Short exercise: Set down exactly the lines from the one containing "through a 30" through the last line of the records below, both included, and nothing else.

Records from a data collection:
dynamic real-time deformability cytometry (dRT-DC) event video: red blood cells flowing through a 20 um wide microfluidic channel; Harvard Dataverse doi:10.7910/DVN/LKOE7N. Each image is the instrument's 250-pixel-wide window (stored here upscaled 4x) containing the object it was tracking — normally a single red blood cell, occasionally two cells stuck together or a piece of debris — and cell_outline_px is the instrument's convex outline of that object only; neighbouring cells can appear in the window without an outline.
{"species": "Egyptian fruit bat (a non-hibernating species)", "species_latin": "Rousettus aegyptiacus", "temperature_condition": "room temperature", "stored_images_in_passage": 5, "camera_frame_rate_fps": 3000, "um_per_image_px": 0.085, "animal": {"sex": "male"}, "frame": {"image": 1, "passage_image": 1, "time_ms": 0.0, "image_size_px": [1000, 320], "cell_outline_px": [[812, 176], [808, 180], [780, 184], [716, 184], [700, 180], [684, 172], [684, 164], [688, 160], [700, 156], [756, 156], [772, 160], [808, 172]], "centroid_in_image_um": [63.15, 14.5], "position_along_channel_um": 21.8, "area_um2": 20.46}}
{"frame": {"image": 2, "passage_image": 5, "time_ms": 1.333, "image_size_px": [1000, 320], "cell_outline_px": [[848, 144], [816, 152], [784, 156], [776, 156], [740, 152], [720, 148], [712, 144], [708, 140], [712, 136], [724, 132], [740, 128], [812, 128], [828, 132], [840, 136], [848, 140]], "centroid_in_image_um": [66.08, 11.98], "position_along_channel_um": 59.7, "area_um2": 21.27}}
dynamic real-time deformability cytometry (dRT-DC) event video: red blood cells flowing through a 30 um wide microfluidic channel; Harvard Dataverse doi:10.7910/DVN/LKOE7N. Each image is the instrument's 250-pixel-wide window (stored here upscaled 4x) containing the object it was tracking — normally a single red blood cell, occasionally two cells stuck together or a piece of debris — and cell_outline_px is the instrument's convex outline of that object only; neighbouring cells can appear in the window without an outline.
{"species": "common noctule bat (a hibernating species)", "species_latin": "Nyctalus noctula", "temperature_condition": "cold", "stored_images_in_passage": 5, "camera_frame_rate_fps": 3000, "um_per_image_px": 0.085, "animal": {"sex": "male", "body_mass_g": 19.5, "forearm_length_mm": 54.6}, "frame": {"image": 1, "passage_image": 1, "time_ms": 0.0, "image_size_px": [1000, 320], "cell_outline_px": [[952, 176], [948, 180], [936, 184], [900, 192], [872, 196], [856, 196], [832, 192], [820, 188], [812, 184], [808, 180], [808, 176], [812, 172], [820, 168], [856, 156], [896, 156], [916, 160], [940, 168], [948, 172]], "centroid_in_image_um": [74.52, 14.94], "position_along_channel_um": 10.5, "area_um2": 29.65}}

Answer to the exercise:
dynamic real-time deformability cytometry (dRT-DC) event video: red blood cells flowing through a 30 um wide microfluidic channel; Harvard Dataverse doi:10.7910/DVN/LKOE7N. Each image is the instrument's 250-pixel-wide window (stored here upscaled 4x) containing the object it was tracking — normally a single red blood cell, occasionally two cells stuck together or a piece of debris — and cell_outline_px is the instrument's convex outline of that object only; neighbouring cells can appear in the window without an outline.
{"species": "common noctule bat (a hibernating species)", "species_latin": "Nyctalus noctula", "temperature_condition": "cold", "stored_images_in_passage": 5, "camera_frame_rate_fps": 3000, "um_per_image_px": 0.085, "animal": {"sex": "male", "body_mass_g": 19.5, "forearm_length_mm": 54.6}, "frame": {"image": 1, "passage_image": 1, "time_ms": 0.0, "image_size_px": [1000, 320], "cell_outline_px": [[952, 176], [948, 180], [936, 184], [900, 192], [872, 196], [856, 196], [832, 192], [820, 188], [812, 184], [808, 180], [808, 176], [812, 172], [820, 168], [856, 156], [896, 156], [916, 160], [940, 168], [948, 172]], "centroid_in_image_um": [74.52, 14.94], "position_along_channel_um": 10.5, "area_um2": 29.65}}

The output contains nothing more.